Ce projet a tout d’un habillage des coupes budgétaires prévues par le plan d’austérité de la coalition au pouvoir. Mais des villes-pilotes ou des associations choisies pour amorcer la pompe se sont déjà désengagées, faute de moyens. On comprend que, à l’image de ce qui se fait un peu partout en Europe, l’Etat tend à se décharger de ses responsabilités sur des structures locales, qui seront ensuite financièrement étranglées, puis dans l’obligation de procéder aux coupes que les gouvernements n’auront ainsi pas à assumer. Ainsi qu’a continuer de privatiser plus ou moins insidieusement des activités encore publiques. C’est effectivement un projet de société, dont seul pour l’instant David Cameron assume crânement la paternité, mais que tous partagent.

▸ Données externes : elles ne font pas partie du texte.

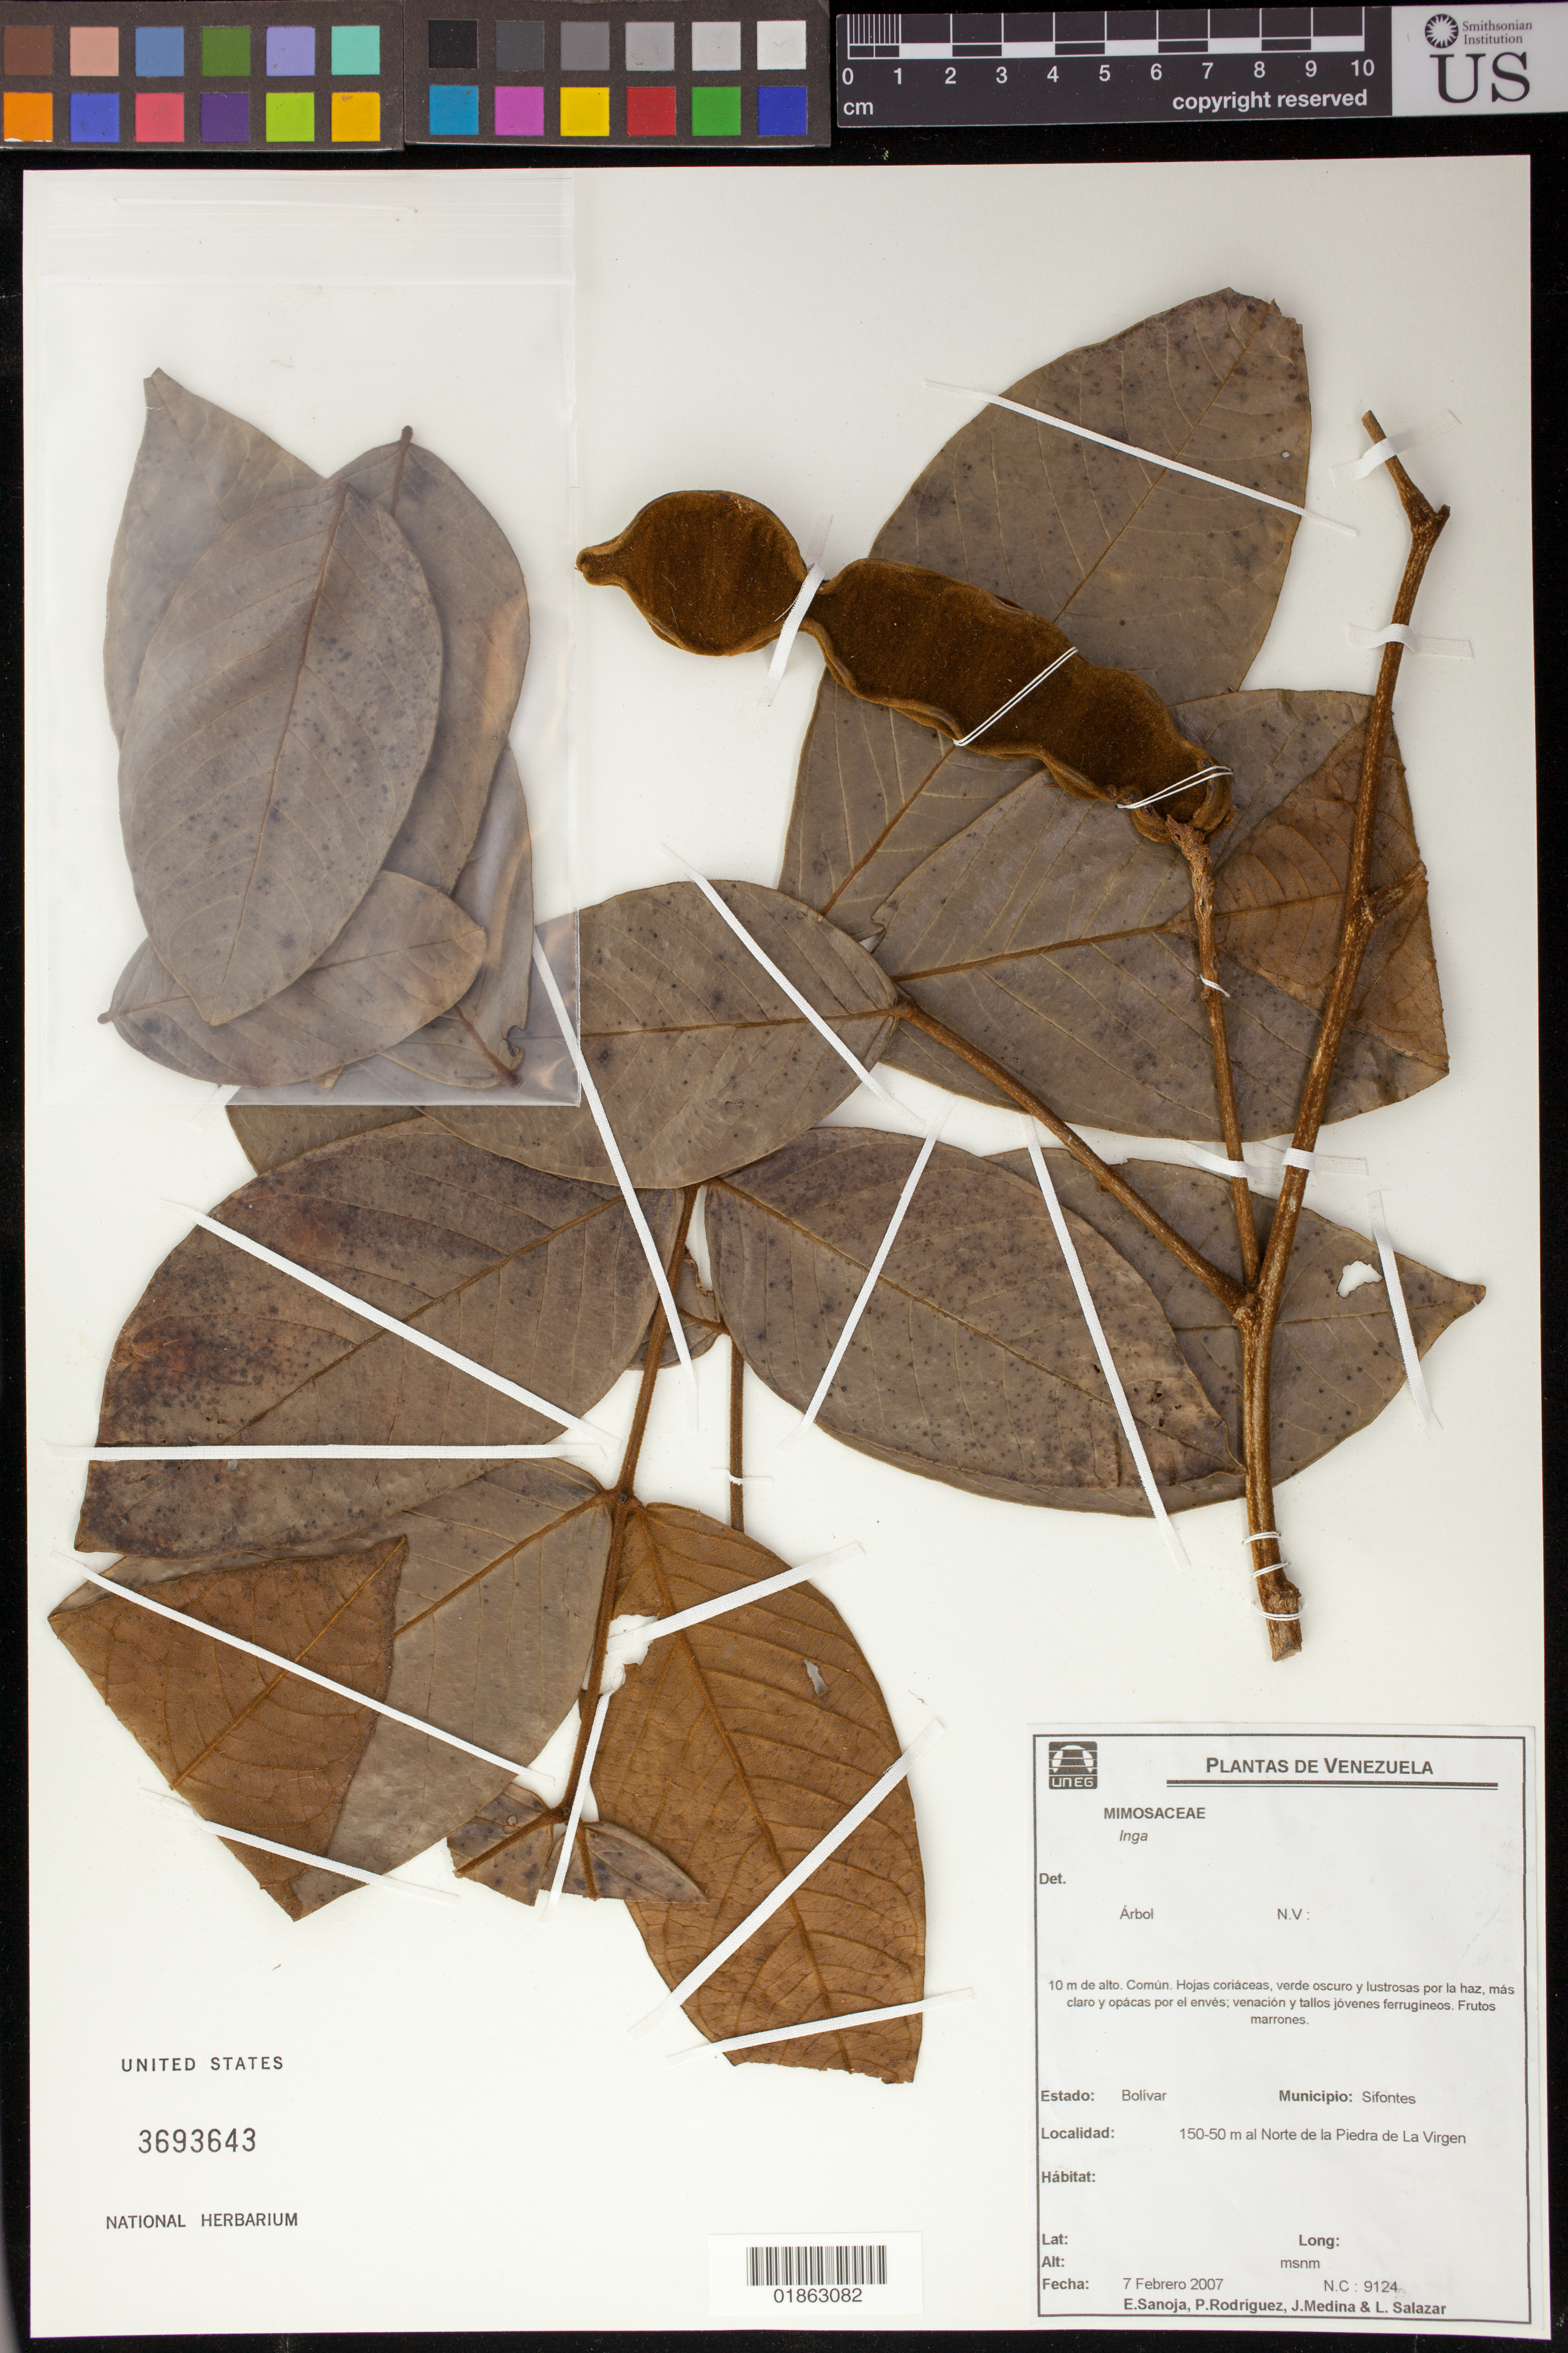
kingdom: Plantae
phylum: Tracheophyta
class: Magnoliopsida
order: Fabales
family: Fabaceae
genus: Inga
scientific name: Inga sp.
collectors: E. Sanoja, P. Rodriguez, J. Medina & L. Salazar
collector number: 9124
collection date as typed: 7 Febrero 2007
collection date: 2007-02-07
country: Venezuela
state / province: Bolívar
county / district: Sifontes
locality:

La contribution de la chancelière Angela Merkel est d’un autre genre, mais elle aboutit aux mêmes conséquences. Elle prétend s’attaquer aux causes de la crise en cherchant à faire adopter, pour le généraliser, un modèle économique calqué sur celui de l’Allemagne ; attribuant celle-ci aux différences de compétitivité et à l’irresponsabilité fiscale au sein de la zone euro. Le message a le mérite de la simplicité : la crise actuelle ne peut être que fiscale et la seule réponse à y apporter ne peut être par conséquent que l’austérité.
Cette histoire là calme les courants europhobes et conservateurs allemands, relayés par des campagnes de presse des journaux à sensation, mais aussi de la Frankfurter Allgemeine Zeitung, ainsi que des libéraux du FPD, qui essayent ainsi de se refaire une santé électorale. « L’Allemagne ne payera pas ! » est un slogan porteur dans un pays resté profondément marqué par son histoire, qui garde dans sa mémoire collective non seulement l’hyper-inflation mais aussi la trace de celui des Français, qui affirmaient le contraire dans un élan patriotard : « L’Allemagne payera ! ».
Angela Merkel construit une solution purement fictionnelle et irréaliste à la crise, qui sert ses intérêts à court terme, afin de passer avec le minimum d’encombre le cap de ses élections régionales en série de l’année 2011. Elle camoufle soigneusement la situation du système bancaire allemand et bataille ferme dans les coulisses pour que les résultats des futurs stress tests – dont Michel Barnier vient d’annoncer que leur méthodologie sera rendue publique le 2 mars prochain – ne soient que partiellement rendus publics. Car il y a l’envers du décor, qui n’est pas beau à montrer.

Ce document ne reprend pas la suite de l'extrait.